Technically there's precedent with MVT::v3i32 but where does this end? What happens when someone next asks for v8f32 -> v15f32? How tricky would it be for a custom AMDGPU DAG node to encode the vector width instead and it just uses the next pow2 type?
Feel free to commit. I'll rebase this on top of the new state.
Yes, the precedent is v3i32/v5i32.
I agree its a dangerous slope, but I would be happy if we declared v7 as the hard limit for non-pow2 types.
Declaring a hard limit may also benefit code that has to work with these?
On recent hardware we have features which mean there isn't a need for large contiguous vector types in common cases.

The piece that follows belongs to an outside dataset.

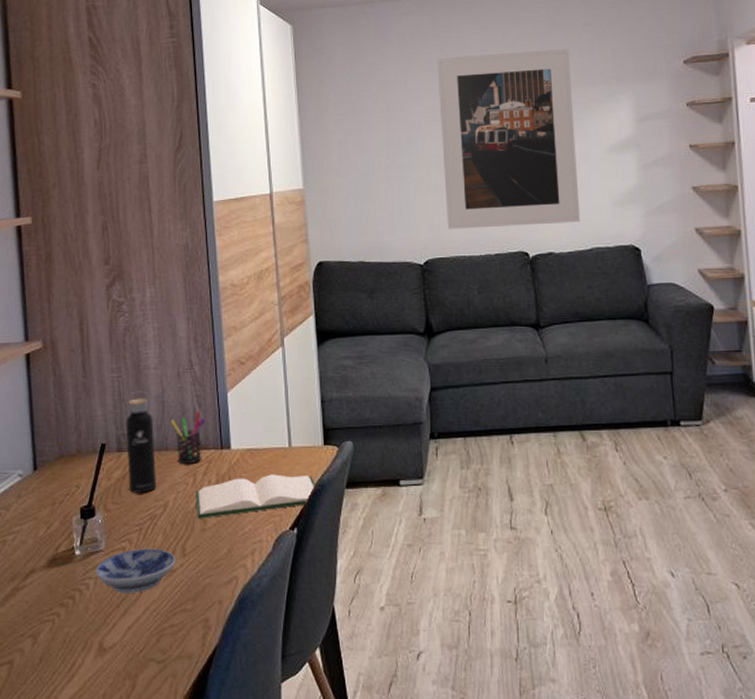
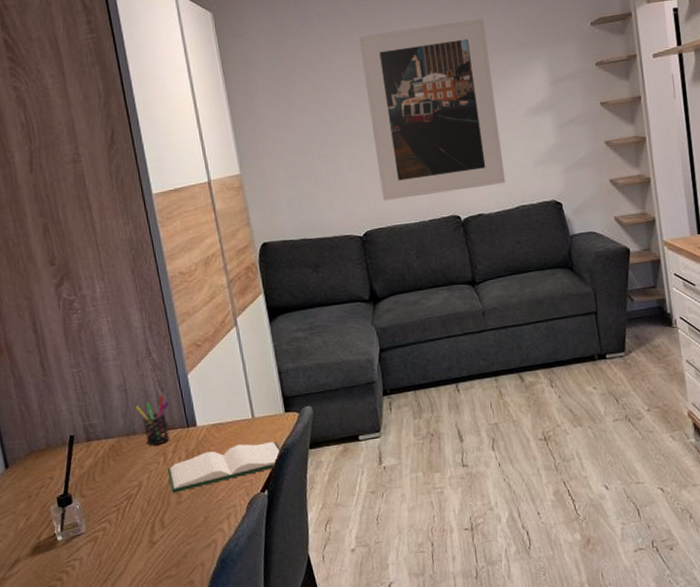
bowl: present [96,548,176,593] -> none [79,524,156,569]
water bottle: present [126,391,157,494] -> none [90,382,129,478]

However we have to disable this beyond v5 on some common hardware for stability.
Supporting v6/v7 benefits all our hardware going back many generations (where benefit = reduced register pressure).
I can workaround the lack of v6/v7, but our consensus is that we should just add the MVT types (see D103800).
Where does it end for power-of-two types? It seems like they get added whenever any target has a need for them. I don't see why non-power-of-two types would be fundamentally different in that regard.
This commit seems to have injected a failure for x86-32 codegen in Halide; for one of our tests involving vector reductions, this commit causes a new assertion failure: MachineValueType.h:469: llvm::MVT llvm::MVT::changeVectorElementType(llvm::MVT) const: Assertion VecTy.SimpleTy != MVT::INVALID_SIMPLE_VALUE_TYPE && "Simple vector VT not representable by simple integer vector VT!"' failed.`
I'll be adding more details and adding a repro case as soon as I have a small one; posting this now to see if anyone else has noticed a regression/injection.
Debugging into this a little further, it's unclear to me how EVT::changeVectorElementType() can be expected to work reliably: it assumes that if EltVT.isSimple() == true, then MVT::changeVectorElementType(EltVT) will be legal, but this is clearly not the case, since there aren't equivalent widths of MVTs for all element types. (In this case, v6i32 -> v6i16 isn't possible since v6i16 doesn't exist).
But what really puzzles me is why this never broke before, since even before this change, this wasn't a valid assumption (e.g. v3i32 -> v3i8 would have failed similarly before) -- is there logic upstream of this call that intends to guard against this somehow?